Posted to user@spark.apache.org by Anand Nalya <an...@gmail.com> on 2015/07/06 09:32:57 UTC

Split RDD into two in a single pass

Hi,

I've a RDD which I want to split into two disjoint RDDs on with a boolean
function. I can do this with the following

val rdd1 = rdd.filter(f)
val rdd2 = rdd.filter(fnot)

I'm assuming that each of the above statement will traverse the RDD once
thus resulting in 2 passes.

Is there a way of doing this in a single pass over the RDD so that when f
returns true, the element goes to rdd1 and to rdd2 otherwise.

Regards,
Anand

Re: Split RDD into two in a single pass

Posted by Daniel Darabos <da...@lynxanalytics.com>.

This comes up so often. I wonder if the documentation or the API could be
changed to answer this question.

The solution I found is from
http://stackoverflow.com/questions/23995040/write-to-multiple-outputs-by-key-spark-one-spark-job.
You basically write the items into two directories in a single pass through
the RDD. Then you read back the two directories as two RDDs.

It avoids traversing the RDD twice, but writing and reading to the file
system is also costly. It may not worth it always.

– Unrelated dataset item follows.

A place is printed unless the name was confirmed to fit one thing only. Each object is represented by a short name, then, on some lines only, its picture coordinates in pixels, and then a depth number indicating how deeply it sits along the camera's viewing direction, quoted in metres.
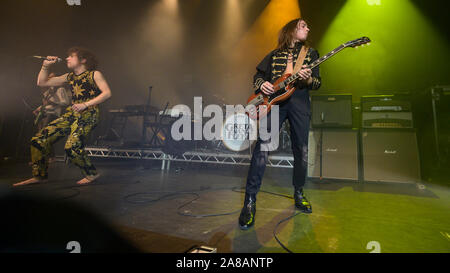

On Mon, Jul 6, 2015 at 9:32 AM, Anand Nalya <an...@gmail.com> wrote:

> Hi,
>
> I've a RDD which I want to split into two disjoint RDDs on with a boolean
> function. I can do this with the following
>
> val rdd1 = rdd.filter(f)
> val rdd2 = rdd.filter(fnot)
>
> I'm assuming that each of the above statement will traverse the RDD once
> thus resulting in 2 passes.
>
> Is there a way of doing this in a single pass over the RDD so that when f
> returns true, the element goes to rdd1 and to rdd2 otherwise.
>
> Regards,
> Anand
>